ACTUALLY, they did have medical evidence.

When Regina McKnight gave birth to her stillborn, they took a urine sample from her and they took blood from the dead baby and they both came back positive for cocaine exposure.

I've been studying cases like these. Everyone just needs to get their facts straight before they go blabbing on about how right they are.

And also, America's freedom doesn't mean doing drugs while pregnant. And this also has nothing to do with racism either. They would have found any mother ignorant enough to do this guilty.

And I don't appreciate the term "Crackers", just because you think all white people are racist. Well, look who is talking.

borden's picture

Logic please. It's not

Logic please.

It's not enough to demonstrate cocaine exposure. It's also necessary to show that cocaine exposure causes stillbirths. Research has been done on this, and it has not turned up such evidence. In fact, the research has not found cocaine-exposed infants to be any different health-wise than other infants, at least not in large and long-term ways.

Because research indicates that pre-natal cocaine exposure causes these types of problems, to convict McKnight and others on such a basis is to convict them based on false assumptions. The justice system is supposed to operate on facts, not emotion-driven fiction.

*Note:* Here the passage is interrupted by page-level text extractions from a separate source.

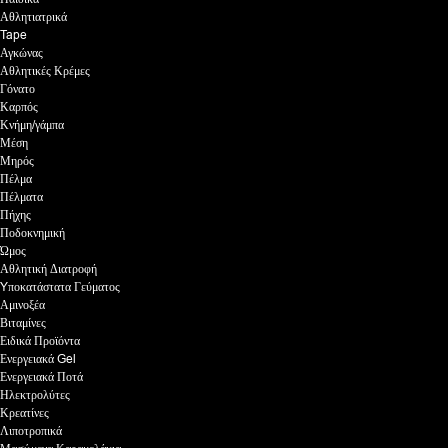
Αθλητιατρικά
Tape
Αγκώνας
Αθλητικές Κρέμες
Γόνατο
Καρπός
Κνήμη/γάμπα
Μέση
Μηρός
Πέλμα
Πέλματα
Πήχης
Ποδοκνημική
Ώμος
Αθλητική Διατροφή
Yποκατάστατα Γεύματος
Αμινοξέα
Βιταμίνες
Ειδικά Προϊόντα
Ενεργειακά Gel
Ενεργειακά Ποτά
Ηλεκτρολύτες
Κρεατίνες
Λιποτροπικά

So far it's alcohol use that is proven to be the big pre-natal problem, and also cigarettes, based on the evidence.

I'd agree that if a parent remains addicted, that that can have an affect on the quality of parenting, and affect a child that way, but that is a different thing.

I will try to find the links backing up my statements, but I think most recently it was research by the Journal of the American Medical Association (JAMA). Also, many medical and public health organizations have called for this type of prosecution to stop, based in part on the fact that it drives the mothers away from the pre-natal care that their children need them to get. Another reason why logic is so important in this issue.

David Borden, Executive Director
StoptheDrugWar.org: the Drug Reform Coordination Network
Washington, DC
http://stopthedrugwar.org

Drug use in pregnancy

I have been a Women's/Children's Health Nurse for 20 years.
You have no clue what it is like for us as Health Professionals to watch a baby die in utero on a fetal monitor because its "mother" chose to use substances that she knew could cause harm and /or death to her baby.
Or to frantically race to save not only the woman, but her unborn child, when she presents with a uterine abruption, hemorrhaging, following her cocaine binge.
No woman has the right to subject her fetus to any substance known to have adverse effects, regardless of whether it is a legal or illegal substance. The only saving grace with illegal substances is that it does afford us, as advocates for the infant, to prosecute the woman.
It amazes me that people are actually ignorant enough to think that there is any difference between giving an unborn child cocaine in utero and giving a newborn infant cocaine. Obviously you think that the right of the woman overrides the right of the child.
Preganat women who are honest about their drug use/addiction are given access to treatment. Since the majority of these women are on Medicaid it is FREE OF CHARGE. If a woman complies with treatment, her child is not automatically taken away. At the time of birth a social work consult is made to determine whether or not DSS involvement is warrented. In most cases, if a woman is compliant and continues to test negative during the remainder of her pregnancy, no such referral is made. The truth is that every patient is given the opportunity to do what is right for her and her child. Only when she refuses do we intervene to PROTECT THE CHILD!!